The new studies, reported in the Journal of the American Medical Assn., focused on people with documented heart disease--people for whom stress is known to have an especially insidious effect, and for whom the benefits of social contacts might be especially apparent.

The first study, by Case and others at St. Luke's-Roosevelt Hospital and Columbia University in New York City, found that heart attack patients living alone were nearly twice as likely as others to suffer another heart attack--and more likely to die of an attack--within six months.

The researchers compared the impact of living alone to that of physical risk factors such as previous heart damage and heart rhythm disturbances. They found that living alone was "a major independent risk factor" comparable to physiological factors.

To Case's surprise, he did not find a similar increase in health risk associated with divorce, separation or the death of a spouse. Half of the people with disrupted marriages in his 1,234-patient study were living with someone else at the time.

"What's particularly significant is the magnitude of the effect," said Nan Case, a clinical psychologist, co-author and Robert Case's wife. "We know that emotions and (social) integration have an effect, but we never knew it could come close to the physiological factors in heart disease."

In the other study, Dr. Redford B. Williams, a professor of psychiatry and psychology at Duke University Medical Center, found that unmarried heart patients without a close personal confidant were significantly less likely than others to survive for five years.

Williams and his colleagues found a similar pattern among the poor in their study of 1,368 men and women: Patients with incomes less than $10,000 a year were much less likely than those with incomes of $40,000 or more to survive for five years.

Like Case, Williams found that the impact of insufficient social contact and inadequate income was independent of the effect of underlying physical factors. The poorer or more isolated patients were not simply sicker to start with and therefore more likely to die, he found.

"That means we don't have here a spurious association," said Williams. ". . . what our findings suggest is that above and beyond the higher risk due to these physical factors, lack of social contact and lack of adequate income put you at an even higher risk."

The link between social relationships and health remains largely unexplained. Researchers speculate that the reasons may include mundane, practical factors as well as more mysterious emotional factors with physical effects.

For example, research has shown that people with social support are more likely to follow medical advice to take medication, alter diets or stop smoking. They are also more likely to have someone around to help them in time of need.

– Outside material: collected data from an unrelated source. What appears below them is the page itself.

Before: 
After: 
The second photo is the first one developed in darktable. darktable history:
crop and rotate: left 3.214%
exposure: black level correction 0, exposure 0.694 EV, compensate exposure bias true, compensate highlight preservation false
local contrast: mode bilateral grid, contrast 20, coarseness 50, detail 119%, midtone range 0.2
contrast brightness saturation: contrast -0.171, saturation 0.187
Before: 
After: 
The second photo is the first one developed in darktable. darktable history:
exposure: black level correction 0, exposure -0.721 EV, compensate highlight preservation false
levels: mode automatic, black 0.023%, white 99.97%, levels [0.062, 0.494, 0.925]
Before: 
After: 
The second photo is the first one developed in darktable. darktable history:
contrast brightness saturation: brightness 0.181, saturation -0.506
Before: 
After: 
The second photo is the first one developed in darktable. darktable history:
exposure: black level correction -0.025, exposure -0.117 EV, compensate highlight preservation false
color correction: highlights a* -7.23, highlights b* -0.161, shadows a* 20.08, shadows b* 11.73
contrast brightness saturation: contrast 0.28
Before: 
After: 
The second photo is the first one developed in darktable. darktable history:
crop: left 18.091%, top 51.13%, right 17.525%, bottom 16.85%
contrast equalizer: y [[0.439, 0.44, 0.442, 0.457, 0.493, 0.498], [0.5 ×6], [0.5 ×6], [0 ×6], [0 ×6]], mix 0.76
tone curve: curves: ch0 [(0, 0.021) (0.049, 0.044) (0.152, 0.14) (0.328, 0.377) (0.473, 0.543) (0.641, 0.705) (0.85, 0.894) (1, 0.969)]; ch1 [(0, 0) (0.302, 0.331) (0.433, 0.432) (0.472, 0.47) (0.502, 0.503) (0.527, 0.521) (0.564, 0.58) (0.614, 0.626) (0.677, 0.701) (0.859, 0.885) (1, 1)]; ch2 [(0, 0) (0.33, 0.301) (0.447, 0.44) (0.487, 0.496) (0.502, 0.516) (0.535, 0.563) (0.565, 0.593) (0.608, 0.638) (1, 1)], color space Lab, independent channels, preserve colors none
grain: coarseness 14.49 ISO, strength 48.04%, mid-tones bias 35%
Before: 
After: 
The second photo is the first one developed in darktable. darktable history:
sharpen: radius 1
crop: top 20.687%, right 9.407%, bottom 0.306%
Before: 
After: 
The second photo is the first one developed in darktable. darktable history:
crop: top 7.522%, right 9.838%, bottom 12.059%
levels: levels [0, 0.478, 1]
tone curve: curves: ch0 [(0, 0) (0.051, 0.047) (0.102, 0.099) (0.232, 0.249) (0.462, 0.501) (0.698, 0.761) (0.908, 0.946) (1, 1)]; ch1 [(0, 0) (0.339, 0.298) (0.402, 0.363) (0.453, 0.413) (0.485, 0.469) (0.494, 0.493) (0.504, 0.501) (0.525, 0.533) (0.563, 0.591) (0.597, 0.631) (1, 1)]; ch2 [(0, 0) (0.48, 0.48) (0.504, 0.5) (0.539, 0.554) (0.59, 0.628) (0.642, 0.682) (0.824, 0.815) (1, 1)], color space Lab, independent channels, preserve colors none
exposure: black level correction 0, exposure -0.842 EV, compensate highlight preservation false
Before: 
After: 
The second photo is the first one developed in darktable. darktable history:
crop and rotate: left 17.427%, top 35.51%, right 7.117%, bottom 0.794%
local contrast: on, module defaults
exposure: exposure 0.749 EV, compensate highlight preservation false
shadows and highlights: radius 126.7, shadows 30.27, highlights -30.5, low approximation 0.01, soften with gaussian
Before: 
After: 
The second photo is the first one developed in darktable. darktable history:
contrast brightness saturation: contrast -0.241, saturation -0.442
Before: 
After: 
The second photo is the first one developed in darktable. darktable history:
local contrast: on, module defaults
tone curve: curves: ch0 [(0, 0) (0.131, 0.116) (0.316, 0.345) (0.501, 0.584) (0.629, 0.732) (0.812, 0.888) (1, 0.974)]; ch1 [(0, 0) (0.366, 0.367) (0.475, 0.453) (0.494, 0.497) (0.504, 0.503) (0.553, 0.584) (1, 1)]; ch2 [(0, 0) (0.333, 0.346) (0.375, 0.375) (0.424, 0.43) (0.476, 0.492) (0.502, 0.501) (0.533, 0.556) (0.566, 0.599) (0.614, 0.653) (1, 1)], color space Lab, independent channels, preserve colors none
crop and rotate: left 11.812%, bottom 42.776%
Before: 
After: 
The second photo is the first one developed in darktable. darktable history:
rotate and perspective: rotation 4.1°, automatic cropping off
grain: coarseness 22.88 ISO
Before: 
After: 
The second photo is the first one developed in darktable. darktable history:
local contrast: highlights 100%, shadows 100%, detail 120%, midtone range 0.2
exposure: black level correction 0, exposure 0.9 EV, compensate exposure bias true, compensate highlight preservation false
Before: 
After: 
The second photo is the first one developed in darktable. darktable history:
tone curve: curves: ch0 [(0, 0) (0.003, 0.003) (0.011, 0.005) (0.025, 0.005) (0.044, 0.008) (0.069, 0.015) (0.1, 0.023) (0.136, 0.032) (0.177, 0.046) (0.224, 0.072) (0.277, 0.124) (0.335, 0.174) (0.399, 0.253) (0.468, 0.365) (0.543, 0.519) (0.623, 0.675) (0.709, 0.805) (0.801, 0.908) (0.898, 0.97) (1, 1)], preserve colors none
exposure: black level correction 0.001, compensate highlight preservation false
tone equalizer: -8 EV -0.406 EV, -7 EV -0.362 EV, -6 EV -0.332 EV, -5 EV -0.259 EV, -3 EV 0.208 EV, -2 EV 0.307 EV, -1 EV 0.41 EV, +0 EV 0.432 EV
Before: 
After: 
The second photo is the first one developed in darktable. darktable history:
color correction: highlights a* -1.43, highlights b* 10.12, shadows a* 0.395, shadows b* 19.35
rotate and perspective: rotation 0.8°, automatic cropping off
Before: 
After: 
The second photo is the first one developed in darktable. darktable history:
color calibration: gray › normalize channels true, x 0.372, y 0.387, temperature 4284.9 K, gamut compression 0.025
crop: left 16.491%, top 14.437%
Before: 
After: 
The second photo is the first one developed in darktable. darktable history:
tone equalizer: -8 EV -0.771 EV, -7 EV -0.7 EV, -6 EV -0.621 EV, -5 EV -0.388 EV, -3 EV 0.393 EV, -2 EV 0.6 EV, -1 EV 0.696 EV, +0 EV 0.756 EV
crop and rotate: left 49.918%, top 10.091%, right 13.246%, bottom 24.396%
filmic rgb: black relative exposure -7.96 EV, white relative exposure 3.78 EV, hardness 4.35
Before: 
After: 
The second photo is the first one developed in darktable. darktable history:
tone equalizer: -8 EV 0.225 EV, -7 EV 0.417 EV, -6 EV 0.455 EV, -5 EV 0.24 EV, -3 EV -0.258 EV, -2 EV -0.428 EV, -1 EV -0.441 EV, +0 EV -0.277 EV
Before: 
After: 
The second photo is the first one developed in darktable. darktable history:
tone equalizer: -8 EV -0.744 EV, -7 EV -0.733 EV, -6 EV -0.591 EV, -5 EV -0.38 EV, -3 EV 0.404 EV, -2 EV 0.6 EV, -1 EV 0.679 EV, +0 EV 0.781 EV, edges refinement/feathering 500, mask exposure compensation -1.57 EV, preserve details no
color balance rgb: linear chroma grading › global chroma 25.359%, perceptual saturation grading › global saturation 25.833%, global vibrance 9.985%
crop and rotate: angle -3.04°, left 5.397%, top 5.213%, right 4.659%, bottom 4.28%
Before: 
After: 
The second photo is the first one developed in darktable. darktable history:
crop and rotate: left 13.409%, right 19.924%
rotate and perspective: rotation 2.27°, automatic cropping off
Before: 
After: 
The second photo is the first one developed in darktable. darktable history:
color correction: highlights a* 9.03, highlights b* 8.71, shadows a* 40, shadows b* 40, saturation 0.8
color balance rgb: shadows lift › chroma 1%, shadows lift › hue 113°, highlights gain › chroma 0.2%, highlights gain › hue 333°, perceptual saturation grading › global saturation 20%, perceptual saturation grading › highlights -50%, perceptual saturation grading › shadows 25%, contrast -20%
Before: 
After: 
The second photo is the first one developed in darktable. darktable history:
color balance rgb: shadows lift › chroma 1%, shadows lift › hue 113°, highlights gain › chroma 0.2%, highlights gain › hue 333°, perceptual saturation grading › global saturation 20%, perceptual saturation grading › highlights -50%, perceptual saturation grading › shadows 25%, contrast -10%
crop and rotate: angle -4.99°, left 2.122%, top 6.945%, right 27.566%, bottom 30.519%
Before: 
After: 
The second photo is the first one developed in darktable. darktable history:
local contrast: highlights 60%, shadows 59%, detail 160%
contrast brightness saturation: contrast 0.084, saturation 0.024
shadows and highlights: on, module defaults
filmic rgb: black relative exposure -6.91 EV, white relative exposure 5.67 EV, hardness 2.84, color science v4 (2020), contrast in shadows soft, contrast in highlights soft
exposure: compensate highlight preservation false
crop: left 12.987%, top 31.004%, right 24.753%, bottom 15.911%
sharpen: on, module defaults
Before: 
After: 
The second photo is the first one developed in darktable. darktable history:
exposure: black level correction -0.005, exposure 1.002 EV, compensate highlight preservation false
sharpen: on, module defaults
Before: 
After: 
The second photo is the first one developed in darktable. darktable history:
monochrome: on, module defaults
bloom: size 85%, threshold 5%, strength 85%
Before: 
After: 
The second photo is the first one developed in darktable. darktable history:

But Williams and others also suggest that people who are alone may experience more stress, without the emotional buffer offered by a companion. Stress can trigger the release of hormones, such as adrenaline, which can have a harmful effect on the heart.

Other studies have suggested that companionship can mitigate the impact of stress on ulcers, hypertension and neurosis in animals, and reduce anxiety and the secretion of certain fatty acids in people in stressful laboratory experiments.

Whatever the mechanisms, researchers urged physicians to pay more attention to their patients' emotional states, and perhaps to recommend, for example, that a companion live with a patient for six months after a heart attack.

"I think there are concrete suggestions that one might make--that a life more replete with social connections and friends and families enriches life and may be medically helpful," said Dr. William Ruberman, a clinical professor at the New York University School of Medicine in the department of environmental medicine.